So I looked up the Okinawan word ‘chibariyo.’
‘Chibariyo’ is usually explained by comparison with the Japanese ‘ganbare’ 頑張れ, i.e. to ‘hang in there!,’ to ‘never give up!,’ ‘Please do your best!’ etc. Read as ganbaru 頑張る, btw, it means to crusade; to fight; to press; to campaign; to push; to agitate.
In Japan, there’s the ideology of endurance called effort-ism (ganbarizumu 頑 張りズム). It emphasized the Japanese idea of man as the hard-working citizen already since the Meji era (1868–1912). In Japanese education (and shadow education), effort-ism still today has great importance: Everyone can become a top-performer and achieve high societal status by merits alone. This can be seen in the former catchphrase of Japanese education: “Everybody can make it, if only they try hard enough!” (doryoku o sureba, nantoka naru 努力すればなんとかなる).
That is, students tell themselves “I can do it!” (gambarimasu) over and over again so as to accumulate merits. This is the ideology of effort-ism (ganbarizumu). It is a meritocratic education that doesn’t take into account equal educational opportunities.

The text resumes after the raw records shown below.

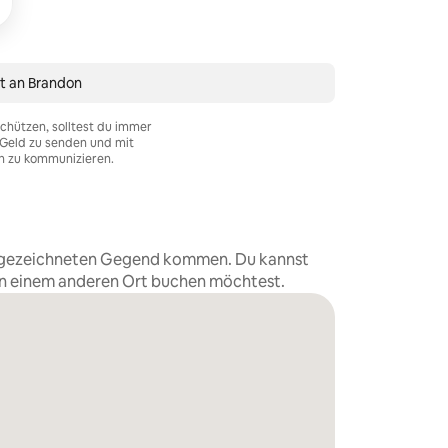
t an Brandon
chützen, solltest du immer
Geld zu senden und mit
n zu kommunizieren.
eingezeichneten Gegend kommen. Du kannst
an einem anderen Ort buchen möchtest.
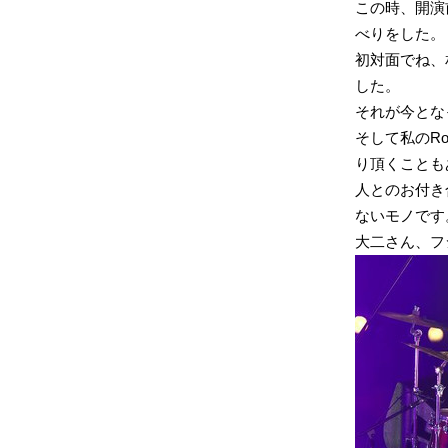
この時、開演
べりをした。
初対面でね、
した。
それが今とな
そして私のRo
り頂くことも
人とのお付き
ないモノです
大二さん、フ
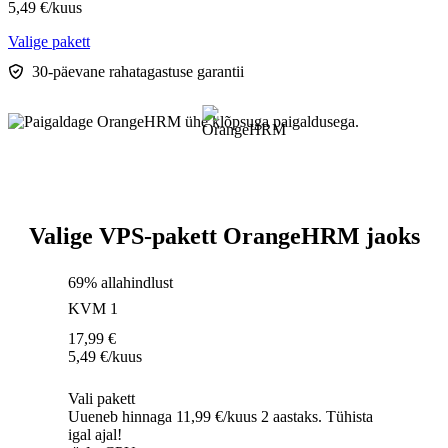
5,49
€
/kuus
Valige pakett
30-päevane rahatagastuse garantii
Valige VPS-pakett OrangeHRM jaoks
69% allahindlust
KVM 1
17,99
€
5,49
€
/kuus
Vali pakett
Uueneb hinnaga 11,99 €/kuus 2 aastaks. Tühista
igal ajal!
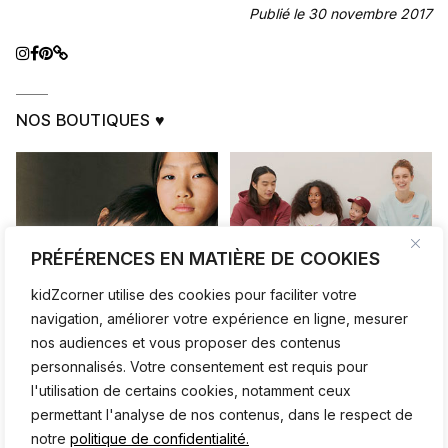
Publié le 30 novembre 2017
NOS BOUTIQUES ♥
PRÉFÉRENCES EN MATIÈRE DE COOKIES
kidZcorner utilise des cookies pour faciliter votre
navigation, améliorer votre expérience en ligne, mesurer
nos audiences et vous proposer des contenus
personnalisés. Votre consentement est requis pour
l'utilisation de certains cookies, notamment ceux
permettant l'analyse de nos contenus, dans le respect de
notre
politique de confidentialité.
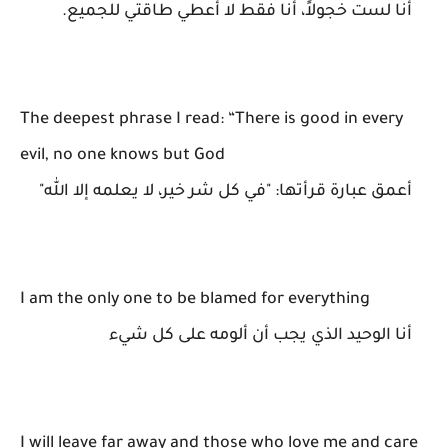
أنا لست خجولاً، أنا فقط لا أعطي طاقتي للجميع.
The deepest phrase I read: “There is good in every
evil, no one knows but God
أعمق عبارة قرأتها: "في كل شر خير، لا يعلمه إلا الله"
I am the only one to be blamed for everything
أنا الوحيد الذي يجب أن ألومه على كل شيء
I will leave far away and those who love me and care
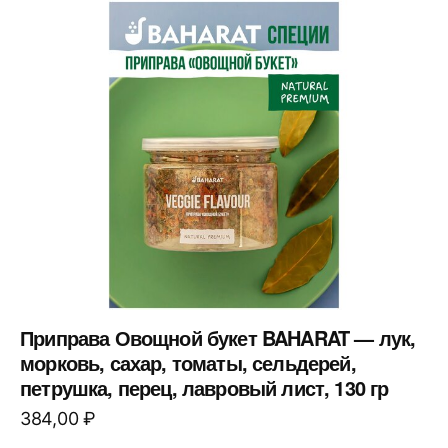
Приправа Овощной букет BAHARAT — лук,
морковь, сахар, томаты, сельдерей,
петрушка, перец, лавровый лист, 130 гр
384,00
₽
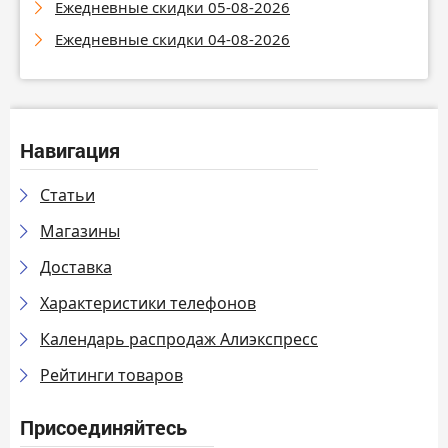
Ежедневные скидки 05-08-2026
Ежедневные скидки 04-08-2026
Навигация
Статьи
Магазины
Доставка
Характеристики телефонов
Календарь распродаж Алиэкспресс
Рейтинги товаров
Присоединяйтесь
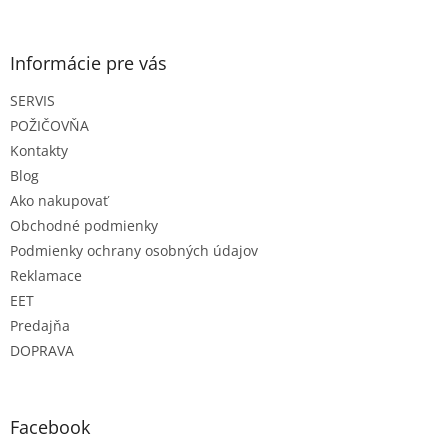
á
p
ä
Informácie pre vás
t
SERVIS
i
e
POŽIČOVŇA
Kontakty
Blog
Ako nakupovať
Obchodné podmienky
Podmienky ochrany osobných údajov
Reklamace
EET
Predajňa
DOPRAVA
Facebook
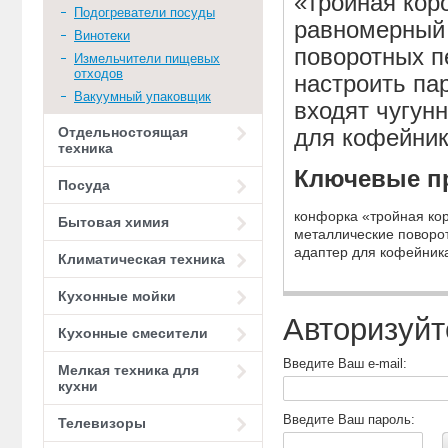
«тройная кор
Подогреватели посуды
равномерный 
Винотеки
поворотных п
Измельчители пищевых
отходов
настроить па
Вакуумный упаковщик
входят чугун
Отдельностоящая
для кофейник
техника
Ключевые п
Посуда
конфорка «тройная ко
Бытовая химия
металлические поворо
адаптер для кофейник
Климатическая техника
Кухонные мойки
Авторизуйт
Кухонные смесители
Введите Ваш e-mail:
Мелкая техника для
кухни
Введите Ваш пароль:
Телевизоры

And it is a formal ideological concept.
If so, this age-old, meritocratic effort-ism (ganbarizumu) might have entered the didactical ideology found in traditional Okinawa karate and kobudō. That is, by assigning a meaning to or reinterpreting the term ‘chibariyo.’
However, ‘chibariyo’ is also thought to have evolved as an euphonic change from the verb ‘kibaru’ 気張り, i.e. ‘to strain or exert oneself,’ ‘to go all out.’ Phonetically, this ‘kibaru’ is a much more convincing derivation than above ‘ganbare.’ But while ‘ganbare’ – as we have seen – represents a formal ideological concept that has entered national educational circles already in the Meiji era, ‘kibaru’ is just colloquial, or informal.
The lexical meanings of ‘kibaru’ are
- 1. to make an effort; to endeavor; to strain or push oneself.
- 2. to boast about oneself; to inflate oneself; to be full of oneself; to be cocky.
- 3. to afford to do sth.; to treat oneself to sth.
- 4. to be generous.
- 5. to labor hard during defecation.
So, apparently, it is all a matter of context.
And the context has two dimensions:
- 1) The contextual word meaning (see above 1. – 5.), and
- 2) its formal (“for king and fatherland!”) or informal (“wassup bro?”) use.